Sarah Melse has a wonderful article in the Los Angeles Review of Books on the “Ten Things I Learned From Loving Anne of Green Gables.” In the article, Melse details the key component of L.M. Montgomery’s writing that makes it so appealing and so well-loved for over a century–love. Indeed, readers who love L.M. Montgomery’s worlds do have a kind of short hand. I can tell my aunt I’m having a Jonah day, and she instantly knows what that means. I adore Anne’s optimism; “isn’t it nice to think that tomorrow is a new day with no mistakes in it yet?” As an adult, I know that mistakes are often not contained to one day, but in my most optimistic, pie in the sky moments, I like to think we can throw a switch and have a scrubbed clean morrow because we are loved. Love lights up Montgomery’s written world as orphans, war veterans, old maids, and old fools unfold under love’s illumination. I re-read many of Montgomery’s novels every summer, especially Jane of Lantern Hill, The Blue Castle, and of course, Anne of Green Gables. Nothing much happens in these novels as Melse is quick to point out. No one goes on grand adventures. In fact, successful cooking seems to be the height of activity.

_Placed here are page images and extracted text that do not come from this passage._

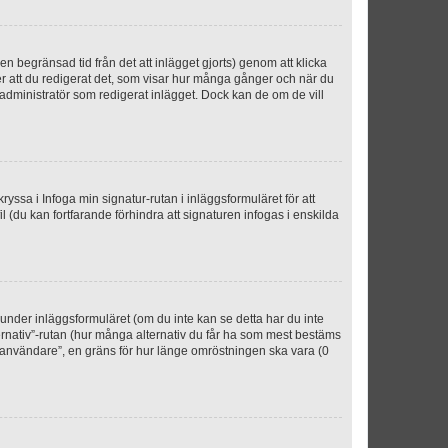
n begränsad tid från det att inlägget gjorts) genom att klicka
ter att du redigerat det, som visar hur många gånger och när du
r administratör som redigerat inlägget. Dock kan de om de vill
kryssa i Infoga min signatur-rutan i inläggsformuläret för att
ofil (du kan fortfarande förhindra att signaturen infogas i enskilda
n under inläggsformuläret (om du inte kan se detta har du inte
ternativ”-rutan (hur många alternativ du får ha som mest bestäms
r användare”, en gräns för hur länge omröstningen ska vara (0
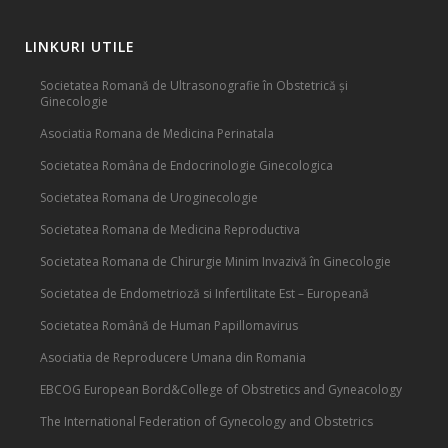
LINKURI UTILE
Societatea Romană de Ultrasonografie în Obstetrică și
Ginecologie
Asociatia Romana de Medicina Perinatala
Societatea Româna de Endocrinologie Ginecologica
Societatea Romana de Uroginecologie
Societatea Romana de Medicina Reproductiva
Societatea Romana de Chirurgie Minim Invazivă în Ginecologie
Societatea de Endometrioză si Infertilitate Est – Europeană
Societatea Română de Human Papillomavirus
Asociatia de Reproducere Umana din Romania
EBCOG European Bord&College of Obstretics and Gyneacology
The International Federation of Gynecology and Obstetrics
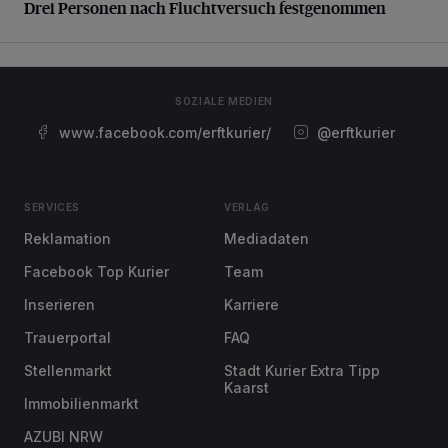
Drei Personen nach Fluchtversuch festgenommen
SOZIALE MEDIEN
www.facebook.com/erftkurier/
@erftkurier
SERVICES
VERLAG
Reklamation
Mediadaten
Facebook Top Kurier
Team
Inserieren
Karriere
Trauerportal
FAQ
Stellenmarkt
Stadt Kurier Extra Tipp
Kaarst
Immobilienmarkt
AZUBI NRW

Montgomery’s worlds are ordinary, recognizable ones. School, awkward family reunions, recitals of Tennyson, church, and daily farm life are the bread and butter of her plots. Yet, such a background is the place where amazing dreaming happens. And isn’t that so much our real lives? We dream among ordinary things and ordinary lives.
But mostly, we love. I’ve been thinking a lot about the connections that bind us lately, in large part because of a quote from Anne Lamont’s most recent book that my friend Walter put up as a commonplace: “They say–or maybe I said–that a good marriage is one in which each spouse secretly thinks he or she got the better deal, and this is true also of our bosom friendships. You could almost flush with appreciation. What a great scam, to have gotten people of such extreme quality and loyalty to think you are stuck with them.” Lamont is only partially right in calling it a scam. Perhaps a better word would be serendipitous. Anyone acquainted with L.M. Montgomery knows that the serendipity of bosom friendships, kindred spirits, and the ability to “smack your lips over life” are key to the well-lived existence. Pleasure in the mundane is what fuels friendship for Montgomery; love binds ordinary lives together. It’s the glue that creates the extended networks of family and friends that make life extraordinary. Even more so, Montgomery shows how even a little bit of courageous love changes worlds. Jane stands up to her unloving grandmother, Anne finds kindred spirits reflected in her own loving glow, and Valancy’s compassion gives her courage. Love for Montgomery is almost contagious; once her heroines figure out the knack, they can’t help but loving as many people in as many ways as possible. Romance is there–these are after all late nineteenth-century and early twentieth-century texts–but romantic love isn’t the only type of love in the world. I like to think that love radiates out into the world, and that those we love feel it even when they are many miles away. Silly, absolutely, but then again, love is perhaps both the silliest and the most profound of our connections.